Sadly, what should have been an interesting pitching matchup was over quickly as Herron was not sharp in the first inning, giving up a walk and five hits, the last a 2-run homer to Christian Correa that made it 6-0. Sioux Falls got a couple back when Jabari Henry crushed a moonshot over the scoreboard in the second, while the Milkmen added another in the bottom half as Herron remained in the game. In fact, he settled down, while Holmberg was removed after four frames. When Sioux Falls plated another pair in the top of the sixth to make it 7-4, a comeback seemed possible, but Herron gave up back-to-back jacks to Brett Vertigan and Dylan Tice that ended his night after 108 pitches. Each team added two more runs to make the final 11-6. The scoreboard is below; note the cartoon character for the last batter, Alay Lago.

All in all, a fun evening and one well worth the trip.

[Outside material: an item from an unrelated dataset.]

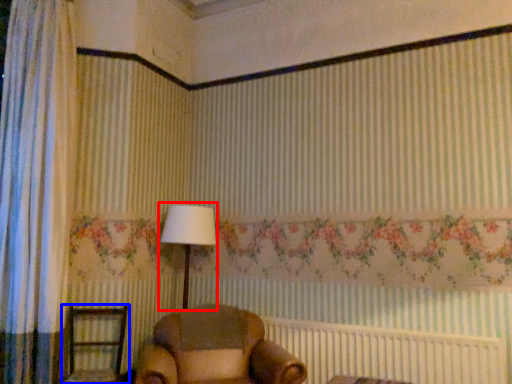
Question: Which point is closer to the camera, table lamp (highlighted by a red box) or furniture (highlighted by a blue box)?

Choices:
 (A) table lamp
 (B) furniture

Answer: (B)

I flew out of O'Hare on Sunday morning and had an incredible view of the entire airfield, which was the world's busiest in terms of take-offs and landings in 2019. It always surprises me how many people keep their window shades down instead of getting such wonderful shots.

The Milkmen shutout the Canaries 2-0 in Game 2 (which I could not stay for due to New York's idiotic quarantine law) and the series now moves to Sioux Falls for the week before returning to Milwaukee, if necessary. Update: it was not necessary as the Milkmen took 2 of 3 in South Dakota to win the series in 5. Good thing I didn't stick with my original plan to see Game 6.